In 1994, a serious clash between, on one hand, the governors and, on the other, the staff and the authority led in July to the authority filing a complaint to the Secretary of State claiming that the governors had behaved unreasonably.

The governing body, said the authority, had failed to produce a budget, had not communicated properly with the headteacher or acting headteachers and had not consulted the authority. It had not performed its duties reasonably or communicated properly in the way it appointed a head, in the conduct of its meetings, and in its relations with staff, the authority and the clerk to the governors.

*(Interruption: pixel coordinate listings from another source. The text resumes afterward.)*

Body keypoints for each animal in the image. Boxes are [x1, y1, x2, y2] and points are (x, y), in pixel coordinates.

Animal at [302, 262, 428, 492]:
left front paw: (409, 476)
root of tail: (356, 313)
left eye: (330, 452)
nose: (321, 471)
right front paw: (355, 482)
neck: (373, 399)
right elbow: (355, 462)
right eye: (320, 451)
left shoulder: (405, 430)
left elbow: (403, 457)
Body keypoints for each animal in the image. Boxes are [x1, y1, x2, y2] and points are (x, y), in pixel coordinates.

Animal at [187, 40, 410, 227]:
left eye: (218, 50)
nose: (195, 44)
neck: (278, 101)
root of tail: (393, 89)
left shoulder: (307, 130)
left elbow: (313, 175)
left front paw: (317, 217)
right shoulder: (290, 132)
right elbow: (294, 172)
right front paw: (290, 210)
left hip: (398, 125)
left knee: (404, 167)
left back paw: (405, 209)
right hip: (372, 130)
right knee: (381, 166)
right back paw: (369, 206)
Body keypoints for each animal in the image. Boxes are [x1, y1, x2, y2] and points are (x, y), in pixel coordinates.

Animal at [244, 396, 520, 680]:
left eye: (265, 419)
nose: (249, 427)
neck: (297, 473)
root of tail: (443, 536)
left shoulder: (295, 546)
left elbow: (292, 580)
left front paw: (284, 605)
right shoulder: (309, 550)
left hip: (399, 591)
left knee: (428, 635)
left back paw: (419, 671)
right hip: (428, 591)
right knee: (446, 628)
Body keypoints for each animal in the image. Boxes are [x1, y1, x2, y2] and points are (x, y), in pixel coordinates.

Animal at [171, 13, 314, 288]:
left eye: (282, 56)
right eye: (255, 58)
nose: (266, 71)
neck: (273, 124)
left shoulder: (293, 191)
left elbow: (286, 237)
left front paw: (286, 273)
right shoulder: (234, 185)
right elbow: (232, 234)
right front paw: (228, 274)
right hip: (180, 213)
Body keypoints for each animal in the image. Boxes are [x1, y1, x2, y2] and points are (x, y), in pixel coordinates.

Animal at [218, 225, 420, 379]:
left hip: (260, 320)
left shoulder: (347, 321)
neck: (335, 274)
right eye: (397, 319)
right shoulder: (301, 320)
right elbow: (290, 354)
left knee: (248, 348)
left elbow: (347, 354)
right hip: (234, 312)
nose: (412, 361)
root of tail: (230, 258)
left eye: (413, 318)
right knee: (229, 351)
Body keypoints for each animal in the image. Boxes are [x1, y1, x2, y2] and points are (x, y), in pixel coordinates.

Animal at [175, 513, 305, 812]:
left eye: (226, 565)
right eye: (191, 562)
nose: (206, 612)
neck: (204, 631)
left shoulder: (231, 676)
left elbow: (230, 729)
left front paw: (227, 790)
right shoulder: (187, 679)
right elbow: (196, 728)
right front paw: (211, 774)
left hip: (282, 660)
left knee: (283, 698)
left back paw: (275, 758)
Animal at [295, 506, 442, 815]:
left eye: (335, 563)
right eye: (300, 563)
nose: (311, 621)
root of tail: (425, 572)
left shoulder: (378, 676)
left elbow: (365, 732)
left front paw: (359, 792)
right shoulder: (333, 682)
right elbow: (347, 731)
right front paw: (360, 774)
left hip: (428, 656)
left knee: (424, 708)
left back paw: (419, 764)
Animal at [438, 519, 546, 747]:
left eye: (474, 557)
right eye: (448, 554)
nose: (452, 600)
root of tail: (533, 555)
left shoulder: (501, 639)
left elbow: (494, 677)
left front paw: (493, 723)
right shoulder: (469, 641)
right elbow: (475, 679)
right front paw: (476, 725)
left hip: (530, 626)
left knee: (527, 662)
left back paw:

In response, the governors complained to the Secretary of State about the education authority. They said that it had refused to ratify a particular appointment and had not allowed them to carry out their local management functions without interference. The school’s management, the governors said, had acted in concert with the authority to deceive them.

These were all serious matters, and the conflict was severely disrupting the running of the school. In mid-October, Mrs Shephard asked for further particulars. But it was not until June 1995, on being pressed by the authority, that she finally gave her response - and, by then, the authority had had no alternative but to withdraw the delegated budget and HMI had declared it a failing school. The inspectors were extremely critical of the breakdown of relations between the governors and the authority, which they said had arisen largely from the governors’ misunderstanding of their role.

In the circumstances, Mrs Shephard declined to deal with most of the complaints, arguing that the declaration of the school as a failing school and the authority’s withdrawal of the delegated budget meant that all the relevant issues had been addressed already. She was not prepared to adjudicate on the failure by the governing body to set a budget or on other matters that were within the governors’ discretion. In essence, the only conclusion she came to was that the authority had not interfered improperly in the running of the school by the governors.

It is impossible to know what Mrs Shephard might have done if the inspectors and the authority had not intervened. What is clear is that in the 12 months it took to reach a decision, serious questions about the provision of education for children at the school were not addressed.